One side effect of the numbness is that I am chewing the inside of my chin and cheek more, something I recognize either, or both, by texture and the taste of blood. Gross, huh? I don't feel it in the traditional way that one would. And anyone who considers themself my friend, and I hope you all do, will help me by taking complete liberty to let me know if food dangles around the outside of my mouth? Please!
And now for that which is unbelievable in the general life category: 48 hours after Denise and I arrived in Aruba, her daughter called to tell us that their house -- the one into which Denise had just moved two weeks prior -- had suffered devastating fire and smoke damage. Bonnie, Rob and Denise's dog, Sadie, all escaped as the basement was engulfed in flames and smoke rose up the cellar stairs.

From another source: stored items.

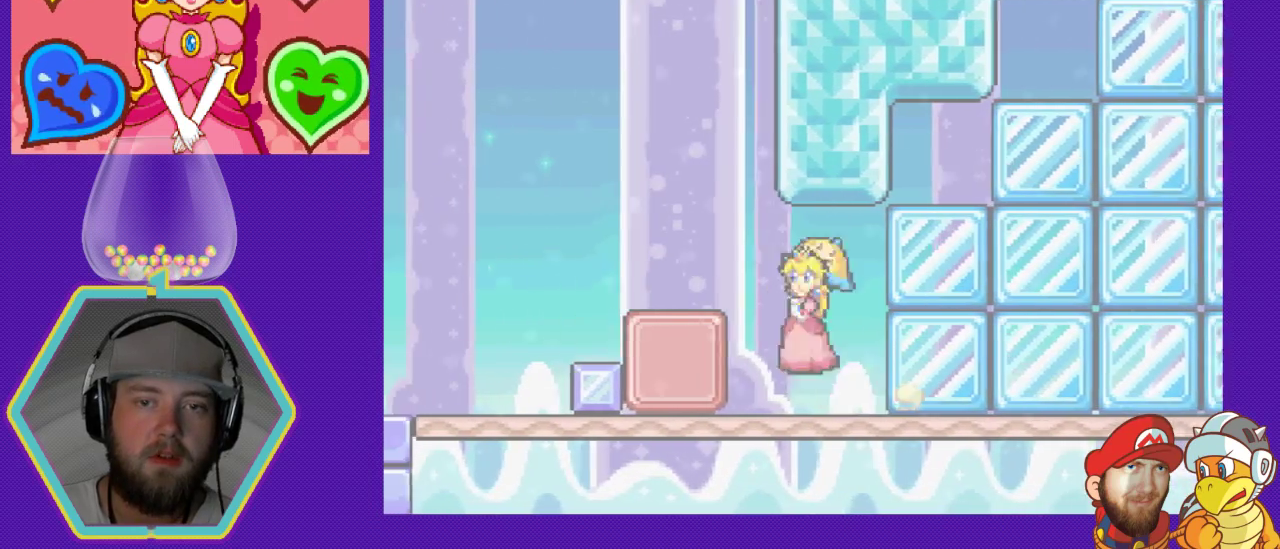
{"buttons": ["DPAD_RIGHT"], "events": [[267, "A", "up"], [333, "DPAD_LEFT", "up"], [500, "DPAD_RIGHT", "down"]]}
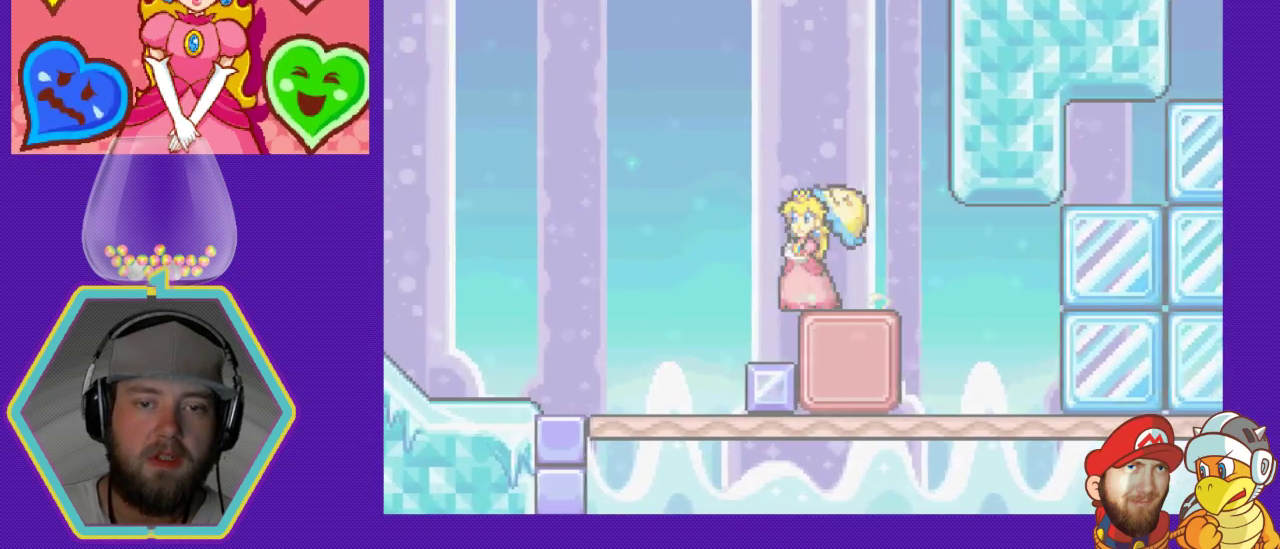
{"buttons": ["DPAD_LEFT"], "events": [[100, "DPAD_RIGHT", "up"], [300, "DPAD_LEFT", "down"]]}
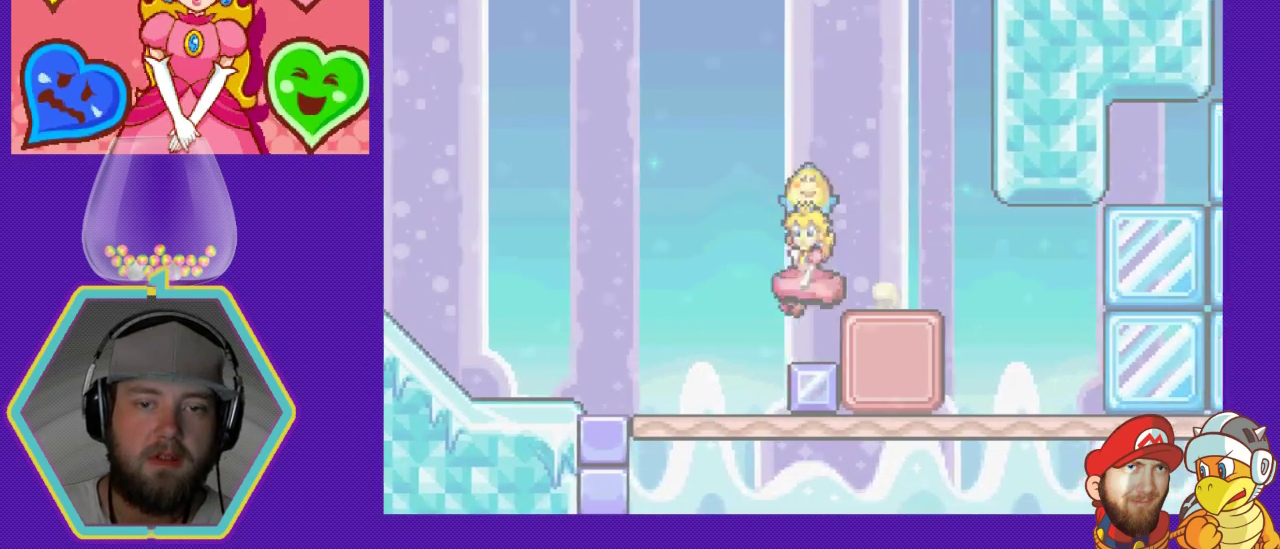
{"buttons": [], "events": [[133, "DPAD_LEFT", "up"], [267, "DPAD_RIGHT", "down"], [433, "DPAD_RIGHT", "up"]]}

I hardly know what more to say than to share the news. All fires are horrifying. Vulnerable feelings engulf like flames. What was once a comfortable setting, filled with treasured photographs, art and warm memories turns to destruction, bad air and ash. After so many years of different places to live, that Denise finally felt like she was home profoundly compounds the loss. Our very first entertainment was with my beloved Aunt Angel and Uncle Joe who brought delicious food and home made wine. Sadie even broke away from her imprisonment in the basement to offer an exuberant, golden-retriever greeting. Now, in the same room where we had dinner, there is broken glass, upturned chairs, charred frame and photographs of a turn-of-the-last century vaudeville advertisement featuring Denise's paternal grandfather. The stench is truly toxic (and since the BU doctors told me to stay away from toxins such as pesticides and fertilizers or other chemicals, I tried to get out as soon as the others arrived to assist Denise in the review).
The fire was late Friday night. We received the call Saturday afternoon. The rest of that day was very difficult emotionally for Denise, naturally. By Sunday morning we had begun to settle down, best evidenced by an surprising, atypical and completely hilarious comment Denise spontaneously made while we were having lunch. We were sitting in an outdoor restaurant that had a tarp strung overhead when some dark clouds blew in quickly and it started to rain. A group of people walking by ran into the protected area under the tarp. One woman, right out of Central Casting, NYC, said, "In awl the yeers I've bean comin' to Aruba, I neva saw it rain!" At which point Denise pointed to herself and said outloud, "It's me, it must have been me, I caused the rain." There is nothing like humor to navigate the tricky shoals of life.